Secondo i consumatori, il Ministero della Salute è stato fin troppo ottimista, bacchettando Farmindustria perché i farmaci italiani sono più cari del 5% rispetto alla media europea. La differenza è «di gran lunga superiore», assicurano i Consumatori. E a Farmindustria, che ricorda al ministero come «le case farmaceutiche siano rigidamente controllate dal Cipe», il presidente del comitato risponde: «È vero, ma questo vale solo per i prodotti in fascia A e in fascia B; per quelli in fascia C il prezzo è libero ed è proprio questa la categoria più interessata dai rincari». Da qualche anno, in conclusione, in Italia i medicinali in fascia C costano «come l’oro».

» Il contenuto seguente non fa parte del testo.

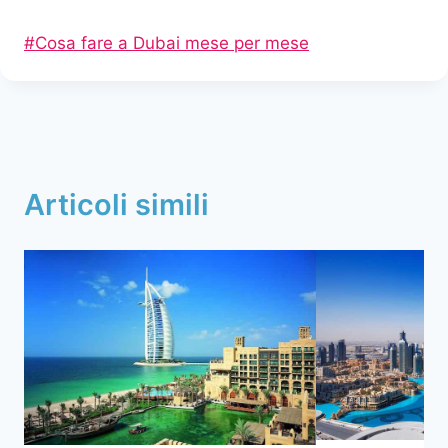
Tag
#
Cosa fare a Dubai mese per mese
articolo:
Articoli simili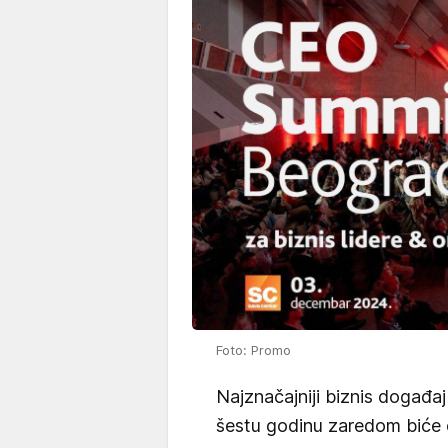
Foto: Promo
Najznačajniji biznis događ
šestu godinu zaredom biće 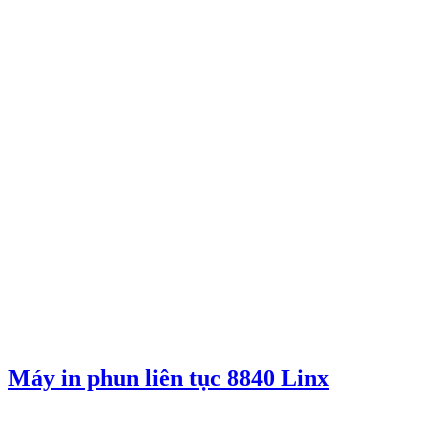
Máy in phun liên tục 8840 Linx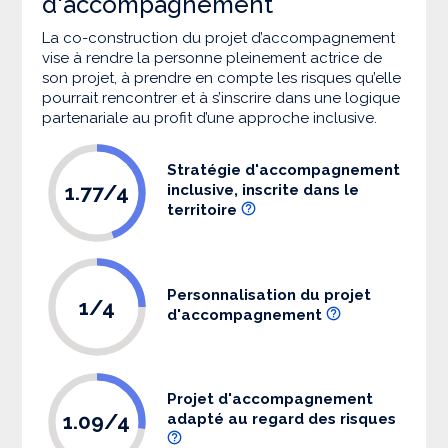
d'accompagnement
La co-construction du projet d’accompagnement
vise à rendre la personne pleinement actrice de
son projet, à prendre en compte les risques qu’elle
pourrait rencontrer et à s’inscrire dans une logique
partenariale au profit d’une approche inclusive.
Stratégie d'accompagnement
1.77/4
inclusive, inscrite dans le
territoire
Personnalisation du projet
1/4
d'accompagnement
Projet d'accompagnement
1.09/4
adapté au regard des risques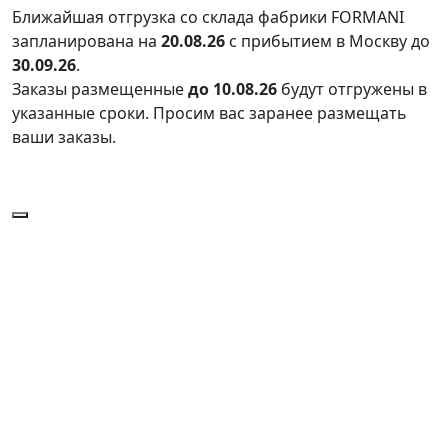
Ближайшая отгрузка со склада фабрики FORMANI
запланирована на
20.08.26
с прибытием в Москву до
30.09.26
.
Заказы размещенные
до 10.08.26
будут отгружены в
указанные сроки. Просим вас заранее размещать
ваши заказы.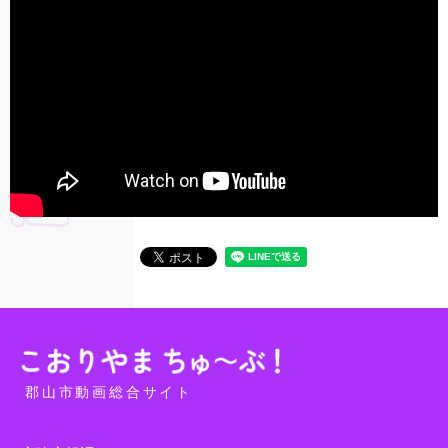
郡山市動画総合サイト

E il caro prezzi non risparmia nemmeno la cosiddetta “medicina dolce”; alcuni medicinali omeopatici, si legge nella tabella del Movimento, in Francia costano dal 60 al 75% in meno che in Italia. «Sorge una domanda di fondo - aggiungono i consumatori - e cioè per quale motivo per i farmaci di fascia C ci sono stati rincari medi del 10% se l’inflazione è stabile?». Il problema vero, conclude il presidente, è che «su tutto questo comparto (fascia C) il ministero della Sanità non esercita alcun controllo e le case farmaceutiche sono assolutamente libere di imporre i prezzi che vogliono». Secondo un farmacista francese contattato dalla redazione, «da molti anni i governi che si sono succeduti nel mio Paese hanno voluto mantenere il prezzo del farmaco molto basso. Ad esempio, per un medicinale che in Europa costa in media 100, in Francia il prezzo imposto ai fabbricanti e alle case farmaceutiche è di circa 60-75. Una scelta dettata soprattutto dalla volontà di proteggere le finanze della Sécurité Sociale (il Servizio sanitario francese).

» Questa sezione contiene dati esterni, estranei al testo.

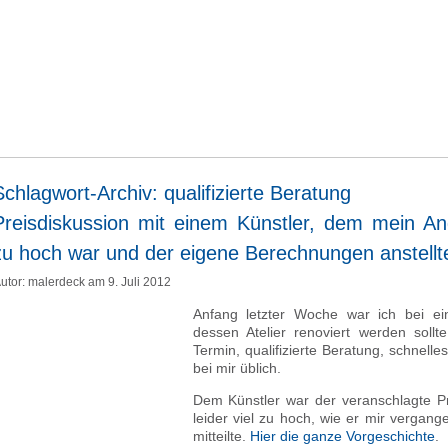
Schlagwort-Archiv:
qualifizierte Beratung
Preisdiskussion mit einem Künstler, dem mein An
zu hoch war und der eigene Berechnungen anstellt
utor: malerdeck am 9. Juli 2012
Anfang letzter Woche war ich bei ei
dessen Atelier renoviert werden sollte.
Termin, qualifizierte Beratung, schnelle
bei mir üblich.
Dem Künstler war der veranschlagte Pr
leider viel zu hoch, wie er mir vergan
mitteilte.
Hier die ganze Vorgeschichte
.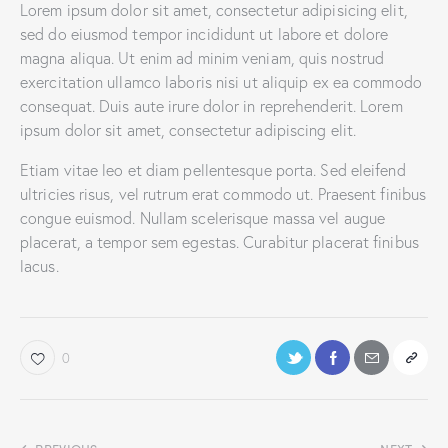
Lorem ipsum dolor sit amet, consectetur adipisicing elit,
sed do eiusmod tempor incididunt ut labore et dolore
magna aliqua. Ut enim ad minim veniam, quis nostrud
exercitation ullamco laboris nisi ut aliquip ex ea commodo
consequat. Duis aute irure dolor in reprehenderit. Lorem
ipsum dolor sit amet, consectetur adipiscing elit.
Etiam vitae leo et diam pellentesque porta. Sed eleifend
ultricies risus, vel rutrum erat commodo ut. Praesent finibus
congue euismod. Nullam scelerisque massa vel augue
placerat, a tempor sem egestas. Curabitur placerat finibus
lacus.
0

Così, il mercato francese presenta per molti produttori rendimenti meno ampi rispetto ad esempio alla Germania, al Regno Unito o ad altri Paesi. Le altre motivazioni citate dalle autorità francesi, pur importanti, non sono fondamentali». Non bisogna dimenticare, poi, che le farmacie transalpine stanno subendo una crisi profonda: «Le vendite online, ad esempio, stanno cominciando a svilupparsi e il governo francese riflette sulla possibilità di autorizzare Amazon a cedere medicinali sulla sua piattaforma». Il farmacista ricorda poi che «dal 2008 sono oltre 3mila le farmacie che hanno dovuto chiudere i battenti in Francia. Il nostro ruolo sarà presto ridotto a quello di meri distributori di farmaci, presto la nostra indipendenza non esisterà più, anche per via del fatto che siamo strozzati dal calo del giro d’affari e dei margini, dall’aumento delle tasse e dalla diminuzione della remunerazione». Per evitare tali discrepanze, recentemente è stato siglato un accordo dalle componenti della filiera distributiva con l’Aifa per la definizione di una nuova remunerazione delle farmacie che allinea l’Italia ad altri Paesi europei (come Belgio, Germania, Svizzera e Francia) che hanno già introdotto un sistema analogo a quello individuato dall’accordo, basato su una quota fissa per ciascuna confezione di farmaco e una ridotta quota percentuale.
«Questo meccanismo - commenta Federfarma - tende a valorizzare l’intervento professionale della farmacia nella dispensazione di tutti i medicinali, da quelli a brevetto scaduto a basso prezzo a quelli innovativi più costosi».